A Flores de Plástico é uma banda fluminense que transforma o caos urbano em canção e faz da contradição sua identidade estética. Formado no Rio de Janeiro em meio à pandemia de 2020, o grupo surgiu inicialmente como um projeto de gravações à distância, quando Murillo Peres e Gustavo Guedes passaram a trocar composições e áudios pelo WhatsApp, sem a pretensão imediata de subir aos palcos. A ideia era existir no ambiente virtual, o palco viria depois, no tempo certo.

O nome da banda escracha com a realidade: “Flores de Plástico” assume a impossibilidade de um folk rural genuíno vindo de quem nasceu e cresceu na cidade, Por isso, é uma espécie de "flor fake". O grupo se define como um folk urbano, artificial por natureza, feito de concreto, barulho e vivências metropolitanas. Essa honestidade conceitual atravessa toda a sua discografia.

Após lançar uma série de singles entre 2020 e 2021, a banda estreou com o álbum “Trem Veloz”, ainda com a formação original. Em 2022, a saída de integrantes marcou uma virada importante, culminando na entrada da cantora Luli Nepomuceno, cuja voz ampliou a força narrativa e emocional do projeto. A partir daí, a Flores de Plástico passou a lançar novos singles e a se apresentar ao vivo, ocupando saraus, pubs e espaços culturais do Rio de Janeiro.

Desse movimento nasceu o Sarau das Flores, evento idealizado pelo próprio grupo para reunir músicos, bandas e poetas da cena independente fluminense, reforçando o espírito colaborativo e o princípio do faça você mesmo que norteia a trajetória da banda.

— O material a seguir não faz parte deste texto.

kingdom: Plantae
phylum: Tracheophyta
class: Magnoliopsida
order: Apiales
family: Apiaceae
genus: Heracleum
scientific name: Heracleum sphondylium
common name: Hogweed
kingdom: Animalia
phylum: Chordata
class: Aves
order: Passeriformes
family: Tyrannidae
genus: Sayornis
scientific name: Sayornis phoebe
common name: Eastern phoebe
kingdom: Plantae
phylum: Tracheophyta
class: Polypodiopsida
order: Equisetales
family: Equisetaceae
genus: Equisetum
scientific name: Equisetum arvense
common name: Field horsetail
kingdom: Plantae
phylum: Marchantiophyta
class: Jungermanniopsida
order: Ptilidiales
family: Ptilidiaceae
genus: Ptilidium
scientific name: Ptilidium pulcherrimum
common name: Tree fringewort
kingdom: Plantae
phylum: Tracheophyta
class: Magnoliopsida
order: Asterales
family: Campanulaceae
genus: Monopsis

Musicalmente, a Flores de Plástico transita entre o folk rock, o pop rock indie e o rock introspectivo dos anos 80 e 90, com influências que passam por Tame Impala, Marina Lima, Terno Rei, Titãs e The Strokes. Violões, bandolins, gaitas e sintetizadores convivem com guitarras e bases dançantes, criando arranjos que equilibram delicadeza e explosão.

O álbum “Adeus, Meu Bem” aprofunda essa proposta ao mergulhar nos encontros e desencontros amorosos, com letras diretas, sensíveis e por vezes caóticas, refletindo a vulnerabilidade das relações humanas. Breve, intenso e visceral, o trabalho consolida a maturidade artística da banda e reafirma sua presença no cenário independente.

Atualmente, a Flores de Plástico segue em constante movimento, produzindo seus próprios eventos, lançamentos e conexões, guiada por uma ideia simples e inegociável: resiliência como método e atitude como linguagem.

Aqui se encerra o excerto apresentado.